「瑞人も失礼だよな。俺がそんなに孤独死しそうに見えるかな」
瀬名はくつくつと笑いながらそう言った。仕事の内容について私がなにかを話したわけではないのだけれど、どうやらすべてわかりきっているらしい。
殺風景な部屋だった。殺風景だろ、と本人も笑っていた。自覚はあるらしい。家具らしい家具はなにもないのに、床に直置きされた大きな金魚鉢の中で金魚が悠々と泳いでいるのが奇妙だった。
「水でいい? まあ水しかないんだけどね」
瀬名は明るい調子でそう言って、透明なコップに水道水を注ぎ、私に渡した。思ったよりも明るい男だな、と思う。よく笑うし、よく喋る。正直、もっと陰気な男を想像していた。これなら別に、私が派遣されなくても婚約者の一人や二人は見つかりそうだ。
座っていいよ、と瀬名がなんの屈託もなく言う。手で示された場所は明らかに床だった。椅子はおろか、クッションもない。これなら床に背を預けて立っていた方がずっと楽そうだ。
首を横に振って否定を示した私に、瀬名は特になにも言わなかった。別に私が床に座ろうが立っていようがどうでもいい。そういう態度だった。
「質問があるわ」
「どうぞ」
「私のこと、どこで知ったの? 私のこと、というか、今回の件のこと、だけれど」
聞きたいことはいくつもあるけれど、まず一番はそこだった。あの喫茶店には、私と小暮以外の客はいなかった。席はその場に入ってから私が決めた場所だから、盗聴器の類が仕掛けられている可能性も低い。
もちろん、仕事のことを他言にはしていない。小暮だって同じだろう。可能性があるとすれば私が借りた部屋の元家主くらいだけれど、彼が知っていることなんてこの一件の、ほんの氷山の一角に過ぎない。
んー、と瀬名は少しだけ考えて、それから微笑を崩さないままで言った。
「神様だからー……って言ったら、どうする?」
「精神病院に連れて行くわ」
「あはは、冗談。もう行きたくはないかな、あそこは」
どこまでが冗談なのかは聞かないことにした。
別に、仮に彼が神かなにかだったとして、それはどうでもいいことだった。神を信じていない、と小暮は言ったけれど、それは私も同じだった。私は神を信じていないし、信じなければそこにいるのはただの人やモノでしかない。
「まあ強いて言うなら、なんとなく?」
「勘がいいのね」
「それなりに」
瀬名がへらへらと笑う。どうやらちゃんと話をするつもりはないらしい。小暮の方がまだまともに質問に答えてくれていたような気すらする。
とにかく、どういう経緯かはわからないにしろ瀬名に知られてしまった以上仕事の継続は不可能ということになる。少し名残惜しくはあるけれど、小暮に連絡して現状を伝えた方がいい。きっと彼は、意味がわからない、と言うだろうけれど、そんなの私だって同じだ。
「あ、瑞人には言わなくていいよ」
「……はあ?」
一瞬耳を疑ったけれど、そう言ったのは、紛れもなく瀬名だった。呆れた声を上げた私に、瀬名はあっけらかんとした顔で言った。っていうか、言わないでね、瑞人には。
「そう言われても」
「わかってるよ。朝倉さんも仕事だもんね。だから仕事はそのまま続けて」

» データ
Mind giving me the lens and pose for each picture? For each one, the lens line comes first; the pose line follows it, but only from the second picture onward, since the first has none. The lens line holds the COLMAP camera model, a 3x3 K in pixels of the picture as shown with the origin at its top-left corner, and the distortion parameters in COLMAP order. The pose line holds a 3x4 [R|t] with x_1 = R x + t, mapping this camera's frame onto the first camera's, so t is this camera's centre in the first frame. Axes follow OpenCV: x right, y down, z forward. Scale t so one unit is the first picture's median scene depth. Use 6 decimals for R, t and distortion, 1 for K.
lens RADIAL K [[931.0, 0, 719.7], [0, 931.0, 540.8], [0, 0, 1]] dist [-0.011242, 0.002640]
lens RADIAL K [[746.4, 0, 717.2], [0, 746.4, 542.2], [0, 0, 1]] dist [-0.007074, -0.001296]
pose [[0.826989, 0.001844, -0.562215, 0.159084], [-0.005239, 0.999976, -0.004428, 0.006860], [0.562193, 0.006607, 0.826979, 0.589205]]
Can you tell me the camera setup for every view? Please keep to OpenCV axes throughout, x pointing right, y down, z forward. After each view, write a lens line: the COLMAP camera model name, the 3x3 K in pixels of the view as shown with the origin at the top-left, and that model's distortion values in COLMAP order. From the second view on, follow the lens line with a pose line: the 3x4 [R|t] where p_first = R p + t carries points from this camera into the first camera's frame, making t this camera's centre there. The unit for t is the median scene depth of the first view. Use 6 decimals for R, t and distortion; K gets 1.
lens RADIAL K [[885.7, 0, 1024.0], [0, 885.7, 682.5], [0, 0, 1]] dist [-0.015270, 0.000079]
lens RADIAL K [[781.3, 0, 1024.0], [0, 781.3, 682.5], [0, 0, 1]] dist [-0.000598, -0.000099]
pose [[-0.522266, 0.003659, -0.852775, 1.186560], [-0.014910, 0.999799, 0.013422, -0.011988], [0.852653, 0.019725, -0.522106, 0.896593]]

» 作業内容
a) 本文について、次の問いに答えよ。
(i) 金魚鉢はどのように置かれているか。
(ii) 瀬名がコップに注いだのは何か。
(iii) 喫茶店にいた客は誰か。
b) 本文のうち、「別に、仮に彼が神かなにかだっ」から「か、言わないでね、瑞人には。」までの箇所をそのまま書き写せ。

» 各設問の解答
a)
(i) 床に直置きされている。
(ii) 水道水。
(iii) 私と小暮だけ。

b)
別に、仮に彼が神かなにかだったとして、それはどうでもいいことだった。神を信じていない、と小暮は言ったけれど、それは私も同じだった。私は神を信じていないし、信じなければそこにいるのはただの人やモノでしかない。
「まあ強いて言うなら、なんとなく?」
「勘がいいのね」
「それなりに」
瀬名がへらへらと笑う。どうやらちゃんと話をするつもりはないらしい。小暮の方がまだまともに質問に答えてくれていたような気すらする。
とにかく、どういう経緯かはわからないにしろ瀬名に知られてしまった以上仕事の継続は不可能ということになる。少し名残惜しくはあるけれど、小暮に連絡して現状を伝えた方がいい。きっと彼は、意味がわからない、と言うだろうけれど、そんなの私だって同じだ。
「あ、瑞人には言わなくていいよ」
「……はあ?」
一瞬耳を疑ったけれど、そう言ったのは、紛れもなく瀬名だった。呆れた声を上げた私に、瀬名はあっけらかんとした顔で言った。っていうか、言わないでね、瑞人には。